Murkowski disputes the notion she has become more conservative.

“I don’t think it is necessarily shifting to the right as it is in how I am forced to respond to an administration that does not have the same perspective on either how we access and develop our resources or how we approach government and government intervention,” she said. “And so it’s not so much that I’ve changed my stripes or I’m more conservative or I’m saying things because I’ve got a primary. It’s really because I’ve had to respond in a manner that I simply haven’t had to in the prior years that I’ve been here in the Senate.”

Sen. Mary Landrieu (D-La.) questions Murkowski’s decision to join the Republican leadership.

“It’s definitely in her interest to be a ranking member and chairman of a committee. But Alaska needs so much help that it’s almost better to be as independent as you can be.”

While Murkowski, 53, says she has no intention of stepping down from her leadership role this year, her preference would be to head the Energy panel if Republicans take over the Senate next Congress.

The mother of two doubts whether she could do that and hold a role in leadership. “It’s not that you don’t want to, but the demands are such that you don’t have hours in your day, days in your week,” she said. “Daily, it taxes you. So I’m very cognizant of that.”

She also emphasized how having the two jobs helped her unify Republicans around an alternative Gulf of Mexico spill response plan.

“The fact that I was able to help build that package as the ranking member and then take that to the conference and suggest that this might be something that we would want to adopt as Republicans … that was a good fit; that was a good way to combine the two hats that I wear,” she said.

Murkowski was one of only a few Republicans to challenge then-Senate GOP leader Bill Frist’s (Tenn.) “nuclear option” against filibusters of judicial nominees and also supported stem cell research when many in her party did not.

She was once considered “gettable” on Democratic efforts placing mandatory curbs on industrial greenhouse gas emissions and in 2007 co-sponsored a bill to do that.

But as the climate debate has become more polarized during the first 18 months of the Obama administration, she has turned away from supporting Democratic-led climate policies and focused more on fighting the Environmental Protection Agency’s power to regulate greenhouse gas emissions.

One former Senate Democratic aide said, “I think Republican leadership has made it difficult for her to lead legislatively, and ironically, it may be easier for her to do that when they have more seats and control over the agenda.”

Murkowski is facing a challenge in her Republican primary this year from Joe Miller, a once-obscure lawyer and former federal and state judge whose candidacy has been jumpstarted by endorsements from Palin and a California-based Tea Party group.

Their backing, however, has not made much of a dent in her reelection bid. Palin’s approval ratings have dropped in Alaska and the opinions of outsiders are viewed with a skeptical eye.

Political handicappers in and out of Alaska agree Murkowski will be a shoo-in to win another six-year term if, as expected, she defeats Miller.

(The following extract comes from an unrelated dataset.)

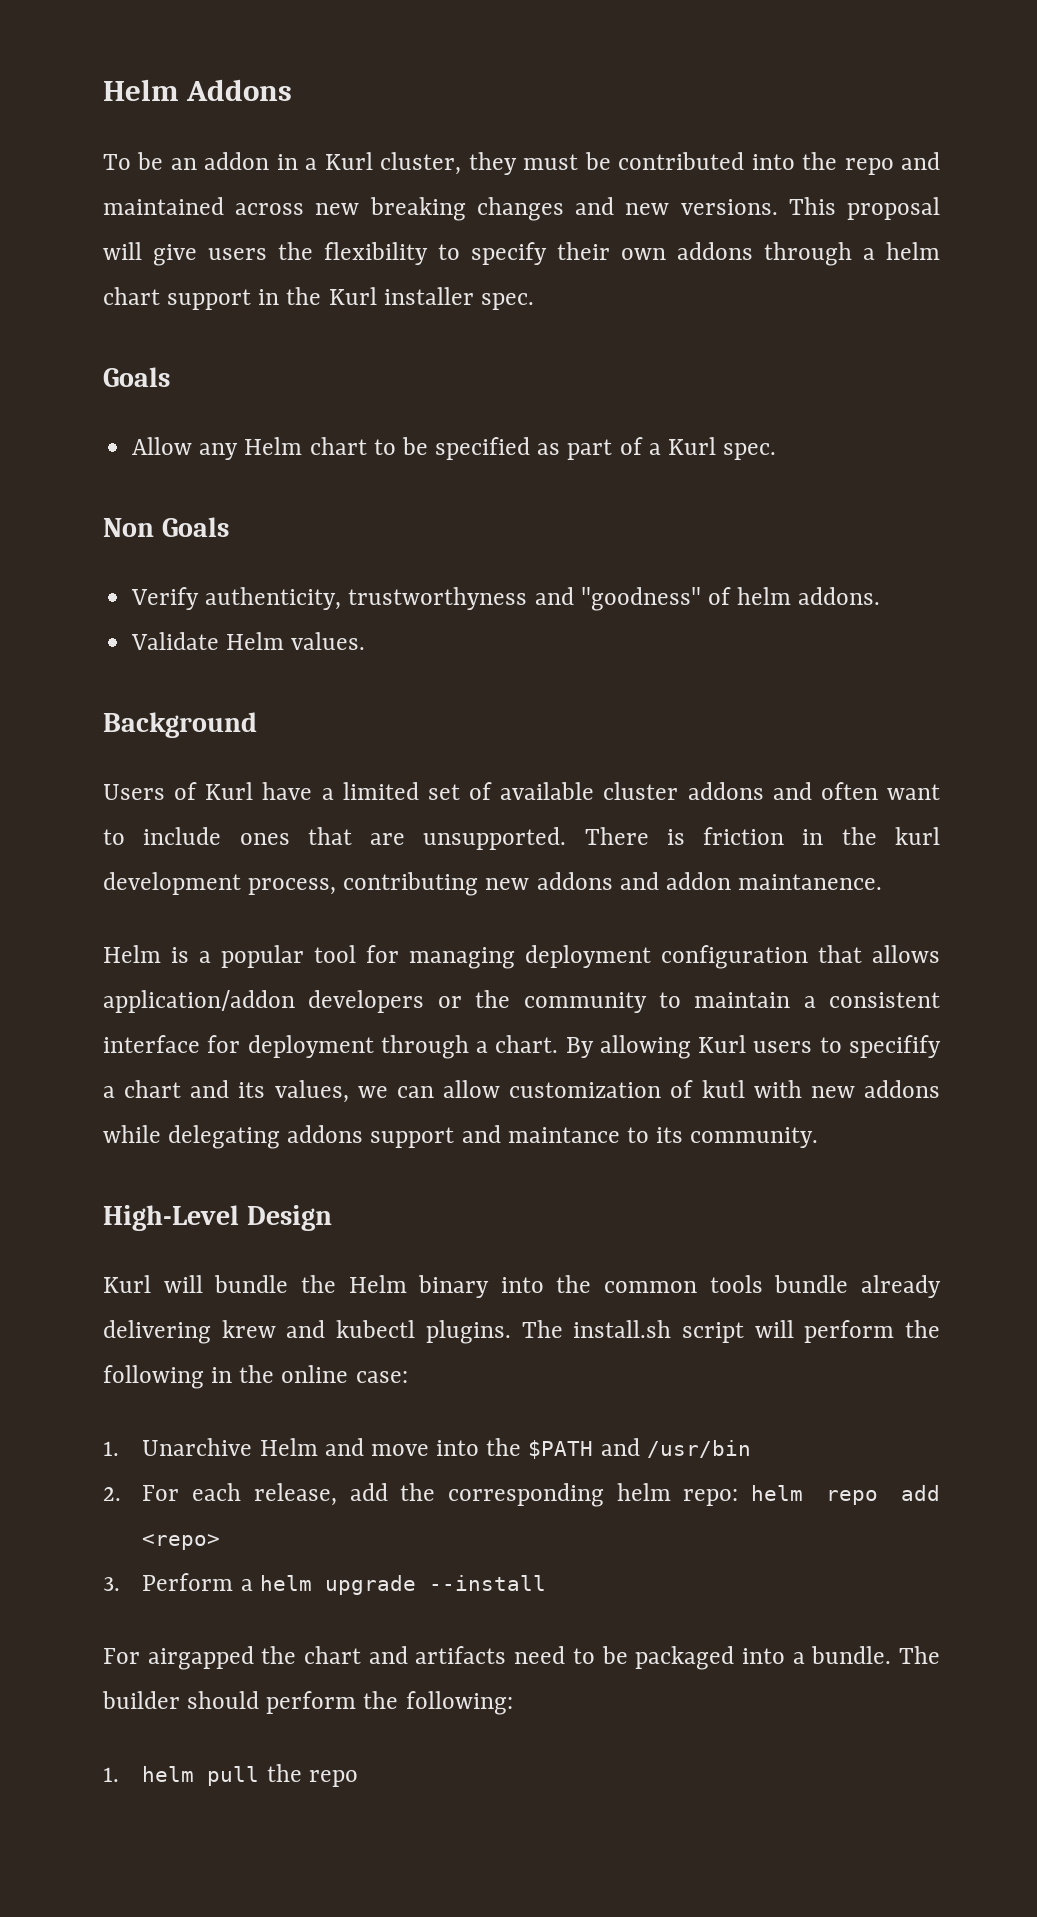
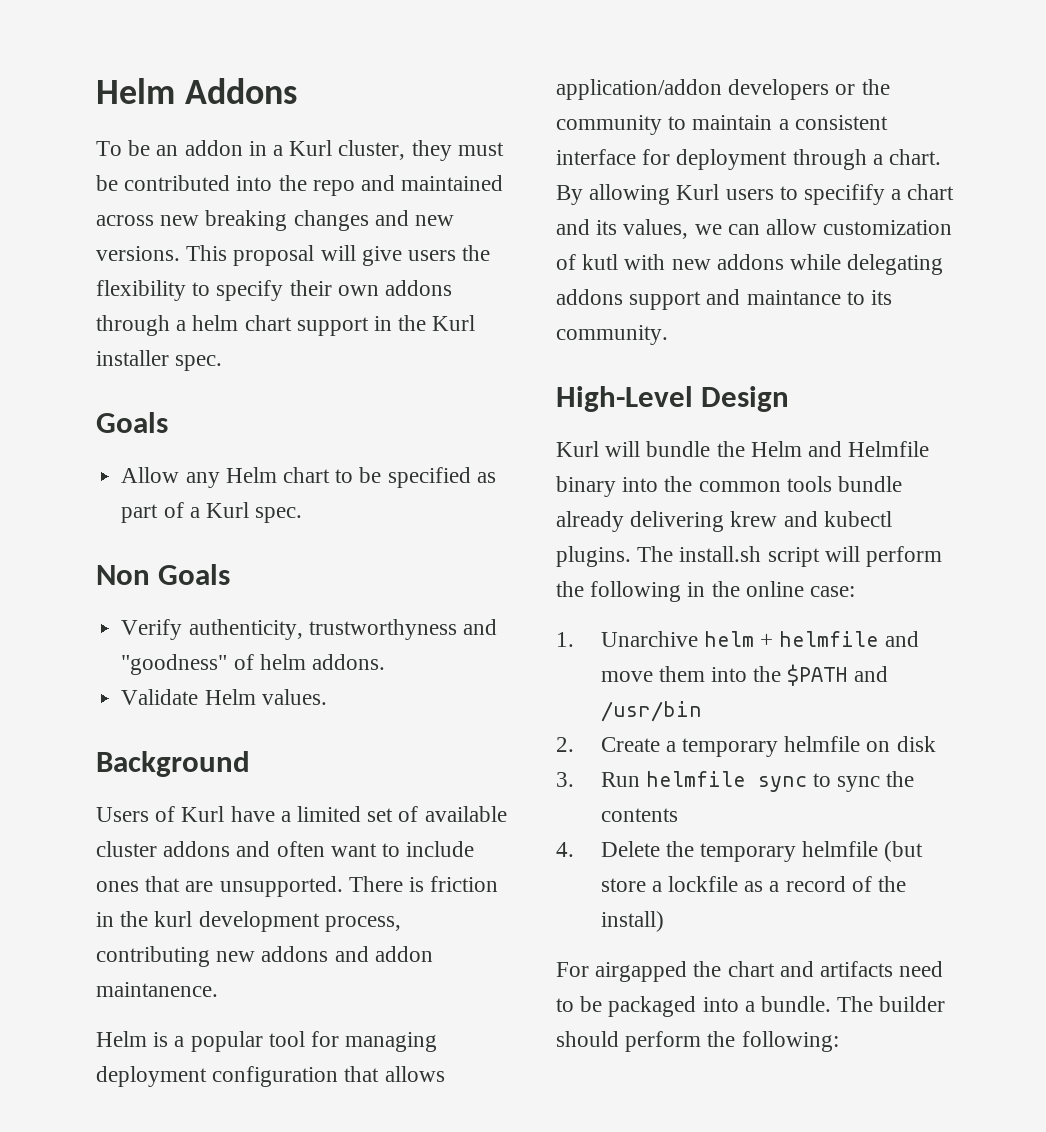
(407, 1284) none -> [808,441,930,457] and Helmfile
[259,1438,318,1456] Helm -> [703,631,880,647] helm + helmfile
(429, 1450) none -> [658,666,705,682] them
[142,1483,940,1507] [142,1534,221,1550] [103,1573,546,1595] For each release, add the corresponding helm repo: helm repo add <repo> // 3. Perform a helm upgrade --install -> [600,736,936,757] [556,771,915,792] [600,808,678,822] [556,841,924,862] [600,876,907,892] [600,911,664,932] Create a temporary helmfile on disk // 3. Run helmfile sync to sync the contents // 4. Delete the temporary helmfile (but store a lockfile as a record of the install)
[103,1764,358,1787] // 1. helm pull the repo -> (839, 1041) none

Murkowski overcame a far more difficult challenge when she beat Democratic Gov. Tony Knowles for her Senate seat in 2004 amid charges of nepotism.

“To a great extent over the last six years, she has succeeded in making that detachment from the controversy of her appointment … and from her father,” said Ivan Moore, an Alaska-based pollster who has done work with both parties in the state.

“I did have some challenges, some obstacles in front of me when I first came,” Murkowski said. “It wasn’t about trying to distance myself from the other Murkowski senator, it was really trying to do the best job that I could for Alaskans. That obviously met with constituents’ approval in 2004 and ... it would appear that Alaskans still feel that I’m doing a good job for them.”